LO SCETTICISMO CI STA MA NIENTE BOCCIATURE

21 Luglio 2014

I fuochi di artificio li vedremo per la festa di Sant'Andrea ormai alle porte, ma certo non per il mercato del Pescara. A Boario, lontano dagli occhi e dal cuore, Baroni lavora da capocantiere, così...

I fuochi di artificio li vedremo per la festa di Sant'Andrea ormai alle porte, ma certo non per il mercato del Pescara. A Boario, lontano dagli occhi e dal cuore, Baroni lavora da capocantiere, così come del resto sapeva fin dall'inizio della sua avventura in biancazzurro, con una squadra che rischia di cambiare di giorno in giorno e che sicuramente non potrà essere completata in tempi brevi. Una scelta obbligata quella di Pavone e Repetto cui la società ha affidato il compito di rifondare quell'organico costruito male nel corso della deludente stagione scorsa e che continua a portarsi dietro troppi dei molti problemi che hanno determinato l'ultimo fallimento tecnico, ma anche enormi e non preventivati disagi sul piano della gestione economica del costoso giocattolo. Il contratto di Marino (un altro milione da buttare a fondo perduto) quelli nell'insieme altrettanto onerosi di giocatori come Bianchi Arce, Vukusic e Sforzini, che sembrano non avere alcuna possibilità di entrare a far parte del progetto tecnico affidato all'ex allenatore del Lanciano, obbligano diesse e diggì ad andare avanti con i piedi di piombo, aspettando occasioni e momenti propizi che possano consentire all'allenatore di chiudere il cantiere prima dell'inizio del campionato con una squadra che lui stesso dovrà ovviamente contribuire a rendere affidabile e competitiva.
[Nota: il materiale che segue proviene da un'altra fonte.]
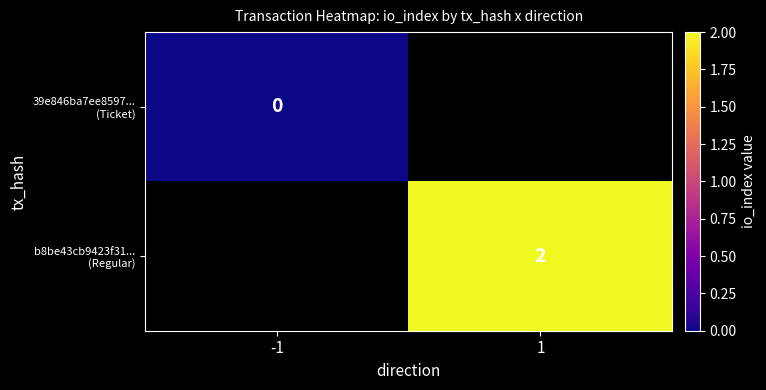

At how many categories does at least one series exceed 1?

1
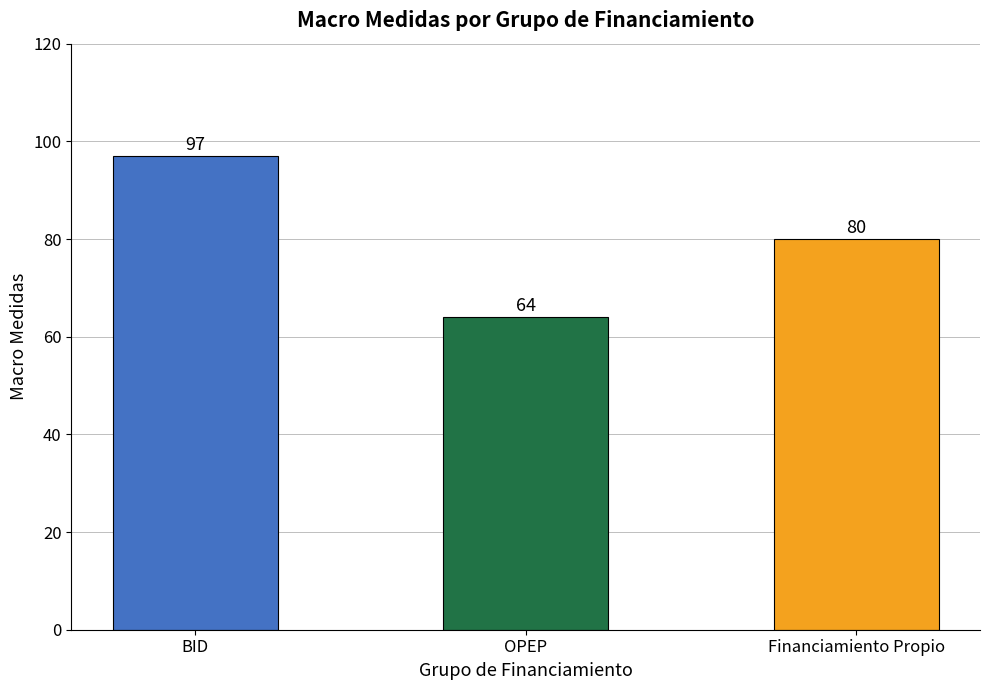

Count the number of categories in the chart.

3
Che tutto questo, in aggiunta alle sberle rimediate nell'ultima B, abbia determinato un clima di scetticismo e più di una perplessità su quello che potrà regalare il nuovo corso è quanto meno comprensibile, ma certo non giustifica bocciature preventive. L'organico, al momento, è incompleto e male assortito, ma certo non perché non si sia riusciti a portare in biancazzurro un Barillà qualsiasi o una delle tante altre "figurine" che continuano ad animare il mercato della B e che in passato hanno fatto disastri anche da queste parti (Edmar, Sivebaek, Mendy, Pisano , Ferrante, Caffarelli, Artico, Colucci, Blasi, tanto per citare a caso nomi nemmeno troppo recenti). Avanti adagio allora se questo può aiutare a sbagliare di meno e a far tesoro di errori commessi nelle ultime due stagioni. I giudizi, positivi o negativi che siano, lasciamoli al campo quando avremo modo di scoprire che faccia avrà il nuovo Pescara.